I did a little homework and saw EOTECH recently moved onto Odoo, and that you had both a full-stack Odoo developer role and a data-integrity role. So I'm guessing a lot of the current focus is customizing Odoo, getting clean data, permissions, reporting, and integrations right. Is that about right?"

  1. I saw you posted for a Full-Stack Odoo Developer — what's the work that person is going to own? Flattering, shows homework, and his answer maps where the company's headed.
  2. How much of EOTECH actually runs through Odoo today — sales, inventory, manufacturing, accounting?
  3. You migrated fairly recently — where's Odoo working well, and where's the data still messy or people still working around it? Straight at the data-integrity pain. This is your wedge.
  4. Have you built against the Odoo API yet, or connected it to Power BI / shipping / analytics?
  5. Where does Odoo stop being enough and someone drops out to a spreadsheet to get the job done? That gap is almost always the first project.
  6. What data do people trust today, and what still needs cleanup before it's report-ready?
  7. Have you experimented with AI at all yet — what are you and the team using today? Claude, ChatGPT, Copilot, anything built into Odoo or Power BI? Learn his real appetite and maturity. What stuck, what flopped, who actually uses it vs. who's curious.
  8. And given CMMC / ITAR, what are the hard boundaries on AI touching ERP or controlled data? Shows you respect the constraint before he raises it. Don't over-lawyer it.
  9. If I could take one boring, high-volume task off your team in the next 30 days without any security risk, where would you point me first? The closer. His answer is basically your pilot scope.

Flow & Next Steps

How to run it

1

Warm open (2 min). Thank Joe, keep it human. "Mostly wanted to meet you — let's make it useful."

2

Discovery (15–20 min). Work through the questions. Listen 70% of the time. Take notes on the pain points.

3

Reflect back (3 min). "Here's the cleanest first win I'm hearing..." Name one specific, small thing.

4

Offer the next step. "Want me to put together a one-page, fixed-scope pilot on just that? Small, low-risk, measurable." Then send it within a day.

Posture reminder

You're not biting off EOTECH. You're finding one small, measurable win and pricing it so it's easy to say yes. Land it, prove the ROI, expand into a retainer. That's the whole game on call one.

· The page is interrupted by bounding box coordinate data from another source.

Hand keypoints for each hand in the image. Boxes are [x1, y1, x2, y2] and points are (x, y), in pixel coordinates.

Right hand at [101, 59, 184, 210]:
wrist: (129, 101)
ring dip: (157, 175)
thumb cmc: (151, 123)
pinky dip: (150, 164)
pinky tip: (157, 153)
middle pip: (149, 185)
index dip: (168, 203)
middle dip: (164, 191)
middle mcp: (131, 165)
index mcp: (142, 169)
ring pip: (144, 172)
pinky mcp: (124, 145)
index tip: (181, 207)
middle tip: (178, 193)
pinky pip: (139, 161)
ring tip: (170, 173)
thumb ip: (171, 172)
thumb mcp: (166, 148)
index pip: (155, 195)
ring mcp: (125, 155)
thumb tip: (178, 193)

What to charge — and the next move

The Odoo data-integrity build

Paid discovery / audit first: $1,500–$3,000 fixed. One-to-two weeks: they give you read-only access (or a data export), you profile the Odoo data, quantify the mess, and hand back a scored report + a build plan. This is the exact move you ran with WTP ($1,500 audit → retainer). It de-risks them and gets you paid to learn their world.

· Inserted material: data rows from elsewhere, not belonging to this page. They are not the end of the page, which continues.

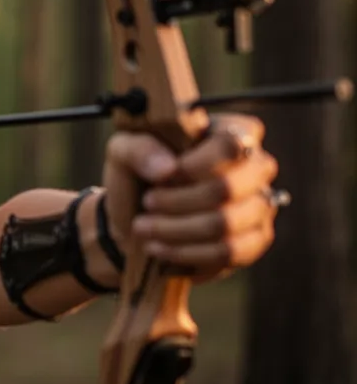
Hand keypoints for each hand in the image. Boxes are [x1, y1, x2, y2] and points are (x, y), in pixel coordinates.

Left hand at [102, 114, 280, 281]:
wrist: (133, 220)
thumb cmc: (137, 177)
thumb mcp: (123, 153)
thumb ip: (138, 149)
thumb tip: (167, 168)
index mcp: (229, 130)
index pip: (231, 143)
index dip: (194, 165)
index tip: (162, 177)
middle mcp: (254, 165)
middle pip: (228, 188)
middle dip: (178, 202)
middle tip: (148, 202)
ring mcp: (260, 203)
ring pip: (225, 223)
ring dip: (176, 229)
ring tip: (144, 227)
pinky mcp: (255, 238)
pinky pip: (230, 251)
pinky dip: (186, 252)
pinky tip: (159, 247)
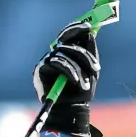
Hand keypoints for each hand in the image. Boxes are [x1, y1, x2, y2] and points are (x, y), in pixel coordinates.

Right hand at [32, 21, 101, 136]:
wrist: (70, 110)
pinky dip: (70, 72)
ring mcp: (47, 61)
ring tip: (86, 84)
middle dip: (83, 52)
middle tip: (95, 64)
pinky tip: (77, 82)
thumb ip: (91, 54)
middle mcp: (55, 54)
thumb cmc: (81, 92)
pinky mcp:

The build: read-only data-integrity layer that continuously flags duplicates, missing fields, BOM/product inconsistencies, pricelist errors — scoped as a $6k–$12k fixed pilot, or a retainer at $150–175/hr (your Midwest AI-consulting band). Frame the number against what he's already spending — a human intern eyeballing data is ~$40k/yr fully loaded, and it never scales.

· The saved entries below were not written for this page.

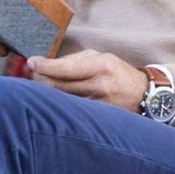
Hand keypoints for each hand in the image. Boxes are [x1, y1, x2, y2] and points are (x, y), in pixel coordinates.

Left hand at [28, 49, 147, 110]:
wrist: (143, 95)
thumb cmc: (117, 72)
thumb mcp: (100, 57)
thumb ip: (74, 60)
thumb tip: (47, 64)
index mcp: (100, 66)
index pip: (65, 68)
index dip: (44, 66)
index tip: (31, 63)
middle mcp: (99, 85)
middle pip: (59, 85)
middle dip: (41, 79)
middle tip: (32, 74)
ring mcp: (98, 104)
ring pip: (62, 99)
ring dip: (46, 92)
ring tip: (40, 85)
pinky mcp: (97, 116)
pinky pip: (71, 109)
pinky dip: (58, 103)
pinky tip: (52, 99)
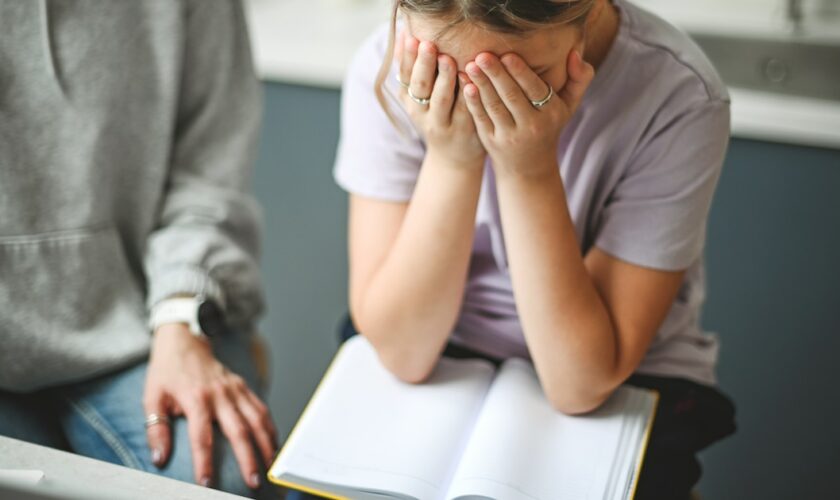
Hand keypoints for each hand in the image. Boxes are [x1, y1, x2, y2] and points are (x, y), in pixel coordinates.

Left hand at [143, 324, 276, 488]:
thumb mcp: (152, 398)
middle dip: (248, 459)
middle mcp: (220, 394)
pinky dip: (270, 428)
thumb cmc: (167, 372)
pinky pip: (261, 409)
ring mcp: (235, 390)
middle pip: (239, 430)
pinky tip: (273, 444)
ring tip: (270, 467)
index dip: (204, 461)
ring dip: (266, 444)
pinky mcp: (244, 387)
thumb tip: (159, 458)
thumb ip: (156, 429)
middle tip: (253, 481)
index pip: (202, 436)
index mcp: (196, 398)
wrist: (185, 341)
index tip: (207, 483)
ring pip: (257, 419)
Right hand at [396, 32, 485, 167]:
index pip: (406, 78)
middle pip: (421, 88)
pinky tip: (471, 81)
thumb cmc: (438, 119)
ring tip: (448, 59)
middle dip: (424, 66)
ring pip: (442, 100)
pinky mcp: (465, 130)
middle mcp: (423, 114)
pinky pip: (466, 110)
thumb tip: (402, 36)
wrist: (454, 160)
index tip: (412, 39)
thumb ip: (412, 71)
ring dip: (445, 79)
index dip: (407, 59)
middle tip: (428, 45)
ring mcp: (444, 123)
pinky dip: (468, 95)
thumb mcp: (418, 100)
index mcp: (411, 103)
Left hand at [462, 50, 594, 177]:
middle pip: (512, 96)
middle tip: (483, 55)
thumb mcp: (569, 106)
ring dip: (481, 84)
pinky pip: (481, 119)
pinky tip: (466, 86)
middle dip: (496, 74)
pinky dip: (473, 102)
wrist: (530, 167)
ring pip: (494, 106)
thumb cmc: (549, 126)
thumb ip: (579, 79)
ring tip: (471, 65)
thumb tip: (574, 52)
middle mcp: (532, 126)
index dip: (520, 72)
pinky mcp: (492, 141)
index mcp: (551, 113)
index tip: (507, 54)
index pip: (535, 89)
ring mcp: (510, 136)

The ask at the end — get the next meeting: "This was great. If it's useful, the natural next step is a short paid discovery — read-only, I dig into your actual Odoo data, and come back with exactly what's dirty, what it's costing you, and what I'd build. Want me to put a one-pager together and grab 30 minutes next week to walk you and whoever owns the data through it?"

Sources: EOTech (Wikipedia) · Dan Agosta (LinkedIn, ZoomInfo) · StartProto, Microsoft & AODocs on manufacturing AI ROI · Greypike, Concentric & OutcomeOps on ITAR / air-gapped AI. Prepared by Carlile Advisors, June 29 2026.